UK Football Team - Arsenal 1998

L’autre jour dans le sujet sur les Blackburn Rovers 1994-95 j’évoquais la réussite d’Arsenal sur la scène européenne et le fait que ce soit la dernière équipe du Royaume adepte du « Kick & Rush ». Ce à quoi l’ex-lensois, Robbie Slater ne croyait plus et disait que le « Kick & Rush » d’Arsenal avait montré ses limites contre Saragosse et qu’il allait disparaître. Et l’Australien avait raison, Arsenal allait connaitre une révolution et cette révolution s’appelle Arsène Wenger, qui mènera les Gunners au sommet du football anglais avec un tout autre football. Voici un retour sur cette campagne et ce double coupe-championnat 1997-98. Cette fin de saison fût marqué par un incroyable sprint des Gunners enchaînant 10 victoires d’affilée avant d’être sacré après un énième succès 4-0 face à Everton. Mais bien avant l’écrasant succès face aux Toffees, les journaux de tous bords regorgeaient d’éloges sur la philosophie, la touche, l’empreinte Wenger.
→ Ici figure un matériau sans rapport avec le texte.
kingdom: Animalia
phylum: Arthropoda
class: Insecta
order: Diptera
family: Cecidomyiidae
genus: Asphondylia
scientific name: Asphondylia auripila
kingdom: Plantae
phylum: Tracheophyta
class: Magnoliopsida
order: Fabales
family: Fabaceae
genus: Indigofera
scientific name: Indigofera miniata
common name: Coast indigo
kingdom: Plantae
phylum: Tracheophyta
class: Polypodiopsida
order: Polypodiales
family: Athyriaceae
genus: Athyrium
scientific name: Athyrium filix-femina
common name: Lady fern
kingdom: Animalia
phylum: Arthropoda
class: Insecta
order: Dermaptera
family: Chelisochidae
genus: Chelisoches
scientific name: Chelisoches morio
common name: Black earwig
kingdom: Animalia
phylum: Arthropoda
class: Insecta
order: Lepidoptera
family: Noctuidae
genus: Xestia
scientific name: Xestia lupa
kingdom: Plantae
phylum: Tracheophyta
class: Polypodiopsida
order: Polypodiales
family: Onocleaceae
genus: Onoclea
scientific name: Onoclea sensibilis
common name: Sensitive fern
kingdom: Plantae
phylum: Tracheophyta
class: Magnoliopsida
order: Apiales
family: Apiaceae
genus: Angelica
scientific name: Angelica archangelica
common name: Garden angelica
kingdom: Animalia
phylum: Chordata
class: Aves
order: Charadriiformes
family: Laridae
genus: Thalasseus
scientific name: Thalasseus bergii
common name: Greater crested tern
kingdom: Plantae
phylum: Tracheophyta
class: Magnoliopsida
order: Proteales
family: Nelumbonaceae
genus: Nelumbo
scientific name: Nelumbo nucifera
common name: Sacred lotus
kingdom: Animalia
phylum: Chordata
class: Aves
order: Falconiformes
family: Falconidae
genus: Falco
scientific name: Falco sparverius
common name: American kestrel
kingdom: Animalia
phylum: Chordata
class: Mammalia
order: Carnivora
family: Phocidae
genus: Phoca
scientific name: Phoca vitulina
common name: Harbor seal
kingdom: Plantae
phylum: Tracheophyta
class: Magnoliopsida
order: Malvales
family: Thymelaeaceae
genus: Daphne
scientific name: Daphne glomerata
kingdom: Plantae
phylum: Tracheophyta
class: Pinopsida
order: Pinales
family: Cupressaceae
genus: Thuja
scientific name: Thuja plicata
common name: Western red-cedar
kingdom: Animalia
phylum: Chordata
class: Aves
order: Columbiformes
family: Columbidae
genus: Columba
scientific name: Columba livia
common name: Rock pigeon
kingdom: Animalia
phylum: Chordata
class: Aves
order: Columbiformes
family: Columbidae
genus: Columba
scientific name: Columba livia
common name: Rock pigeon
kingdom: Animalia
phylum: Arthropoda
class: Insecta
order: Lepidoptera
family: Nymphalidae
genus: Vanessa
Arsenal champion, puis vainqueur de la Cup, c’est tout le pays, sauf une poignée d’irréductibles autour de Manchester, qui chante les louanges d’un club qui a bousculé une foule de repères. En moins de vingt mois, un parfait inconnu, Français venu du Japon, salement attaqué à son arrivée, s’est imposé comme une référence tous azimuts dans un royaume qui s’enorgueillit pourtant à outrance d’avoir « inventé » le football. Avant Arsène Wenger, en 109 éditions, jamais un titre de champion n’avait échappé à un entraineur britannique. Et l’alsacien a rapidement eu une influence direct sur ses congénères, Glenn HODDLE (mais c’est normal car il a joué sous ses ordres à Monaco) et le grand Kenny DLAGLISH reconnaissent s’inspirer de sa méthode. Dans leur pas, une ribambelle de managers de la Premier League applaudissent l’ascension d’Arsenal, pas mécontents de vivre la fin de l’hégémonie de Manchester United. Pour Wenger pourtant il n’y a pas eu de recette miracles et selon lui il faut s’en tenir aux joies du collectif : « Franchement, cette équipe est facile à diriger. J’ai juste eu à l’accompagner tant elle s’auto-alimente. Au-delà des générations et des nationalités, l’état d’esprit de chacun a été sensationnel. J’ai vraiment vécu une année bénie ».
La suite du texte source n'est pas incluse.